Gracias a este fallo, 5 mujeres tendrán que ser reparadas y responsabiliza al Estado colombiano por los excesos de fuerza y violaciones a los derechos humanos que se realizaron durante los operativos, especialmente en la operación Orión.

La operación Orión tuvo lugar en el periodo de tránsito entre la presidencia de Andrés Pastrana y la nueva presidencia de Álvaro Uribe Vélez. A. Uribe decidió recuperar zonas que consideraba que estaban bajo el control de grupos guerrilleros. En el caso de la Comuna 13, donde vivían las defensoras de derechos humanos, se desarrollaba una guerra entre milicias de las Farc, el Eln, y el bloque paramilitar para tomar el control en la zona. Fue en este contexto que se dio luz verde a una serie de operativos militares que dejaron una larga estela de graves violaciones de derechos humanos.

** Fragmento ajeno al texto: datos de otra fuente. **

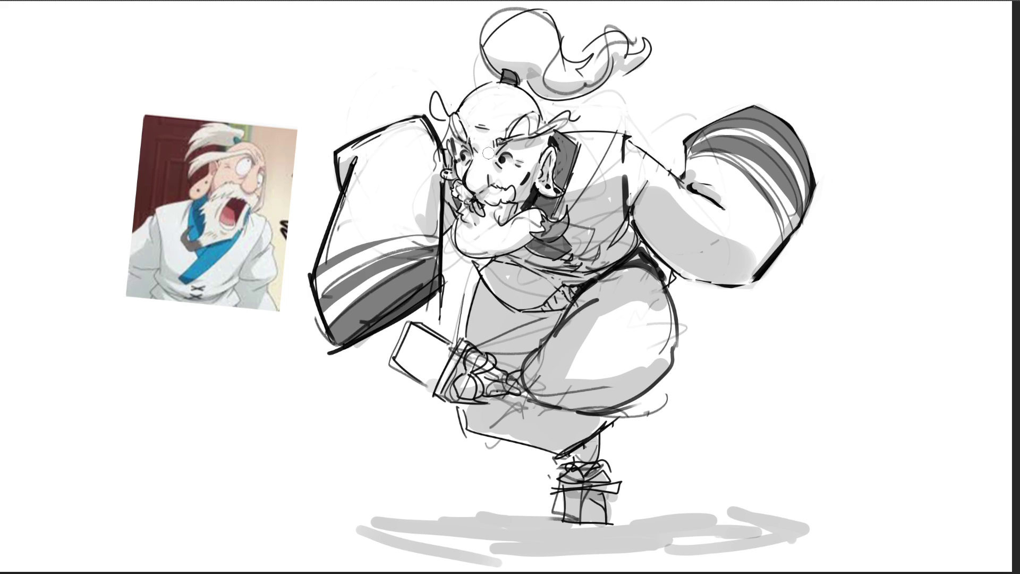
mouse_move(499, 144)
left_mouse_down()
mouse_move(457, 167)
mouse_move(513, 170)
mouse_move(524, 159)
left_mouse_up()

Se trató de una gran operación militar en las que, además del Ejército, participaron la Policía metropolitana, el DAS y la Fiscalía. Sin embargo, en diversas investigaciones de la justicia colombiana se ha señalado que la Fuerza Pública contó con la ayuda de grupos paramilitares que operaban en la zona al ejecutar operaciones como Orión. El operativo desplego helicópteros y 1.500 efectivos, bloquearon las entradas y salidas de la comuna durante 4 días y revisaron cada palmo de la comuna. Durante la operación más de 1.200 personas se desplazaron de la Comuna 13 a otras partes de la ciudad. Los hechos acontecidos en esos días están recogidos en el informe de Centro Nacional de Memoria Histórica, que recoge datos del CINEP en donde se registra que la fuerza pública realizó 150 allanamientos y capturó a 355 personas, de las cuales 82 terminaron sindicadas. Hablan de un civil muerto, 38 civiles heridos y ocho desaparecidos.

La Corte en su sentencia hace referencia a la situación de vulnerabilidad en la que se encontraban las mujeres defensoras de derechos humanos en esos momentos, pues eran las principales víctimas de los hostigamientos, destrucción de sus proyectos y agresiones. Las mujeres no solo resultaban afectadas, también lo eran sus hijos y parejas.

Las cinco mujeres de la sentencia de la Corte trabajaban en la Asociación de Mujeres de las Independencias, trabajaban en violencia de género en la Comuna 13, trabajan en las Juntas de Acción Comunal y eran referentes políticos y objetivos militares de los grupos paramilitares que querían ejercer control en ese territorio. En pocas palabras, estas mujeres eran un obstáculo para los intereses de los grupos paramilitares, que las incluyeron en sus “listas negras”.